» **Excerpt**
There are no shortcuts in fitness none, the sooner you learn this the better and going to take time a lot of time to do it right.


Joined: Dec 13
Posts: 3

Posted: 09 Dec 2013, 10:49
Ahh, I see. Thank you for the feedback. Your analogy and the link helped open my eyes to where my priorities should lie.

So there's no way, huh? I guess I'll have to wait until second semester (this is my senior year) before losing weight because I simply don't have time/energy for a healthy diet or cardio. Do you think it would be okay to have only two out of the three components of fitness? No cardio? I'm horrible at any sort of cardio and my legs cramp up almost instantly. I've got a very nice upper body build (big shoulders/traps/back and thick arms) but I skip leg day and am usually the last person to cross the finish line during PE.

» **List of tasks**
1. In the fitness forum excerpt, why does the poster plan to wait until second semester before trying to lose weight? Answer in one to three sentences.
2. Continue the fitness forum excerpt, starting after its final sentence.

» **Record set**
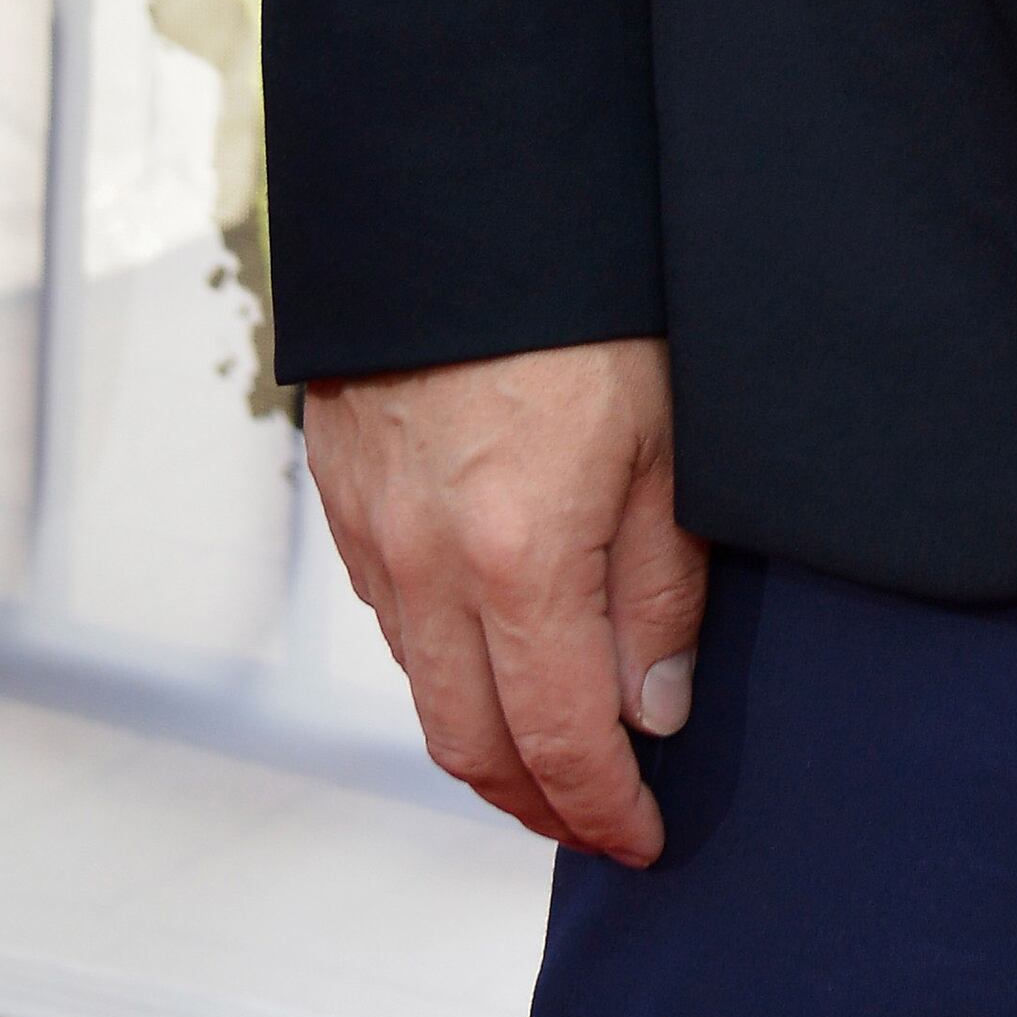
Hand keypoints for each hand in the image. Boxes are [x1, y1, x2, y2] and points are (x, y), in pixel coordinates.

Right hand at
==
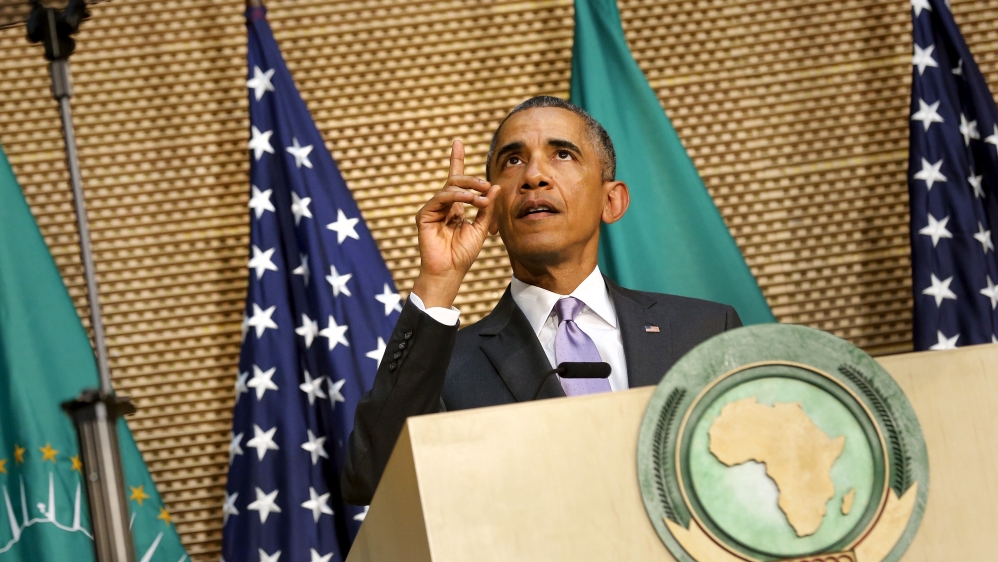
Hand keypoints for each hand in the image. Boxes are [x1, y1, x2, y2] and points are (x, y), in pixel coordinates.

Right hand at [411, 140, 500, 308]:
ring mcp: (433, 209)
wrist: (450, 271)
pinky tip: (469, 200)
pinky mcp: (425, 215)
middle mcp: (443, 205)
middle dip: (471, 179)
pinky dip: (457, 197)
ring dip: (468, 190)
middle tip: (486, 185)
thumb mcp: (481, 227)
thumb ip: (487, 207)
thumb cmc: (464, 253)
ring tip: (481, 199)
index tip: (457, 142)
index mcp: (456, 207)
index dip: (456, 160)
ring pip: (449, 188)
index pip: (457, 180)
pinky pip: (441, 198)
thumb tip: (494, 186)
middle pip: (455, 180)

» **Answers for this exercise**
1. The poster says they don't have the time or energy right now for a healthy diet or cardio, so they plan to put off losing weight until second semester.

2.
Joined: Feb 11
Posts: 1,223

Posted: 09 Dec 2013, 12:17
Is there any way you can just meet w/ a personal trainer, even for just one or two sessions. They could get you on an exercise plan. At your age, you should be able to do any form of exercise. Maybe, you could ask for it for the upcoming holiday? Just a thought. I'm 38 and wish someone had opened my eyes to the benefits of weight training when I was much younger b/c I would have been unstoppable! I love it now, but at 38 there are a few things I just can't do!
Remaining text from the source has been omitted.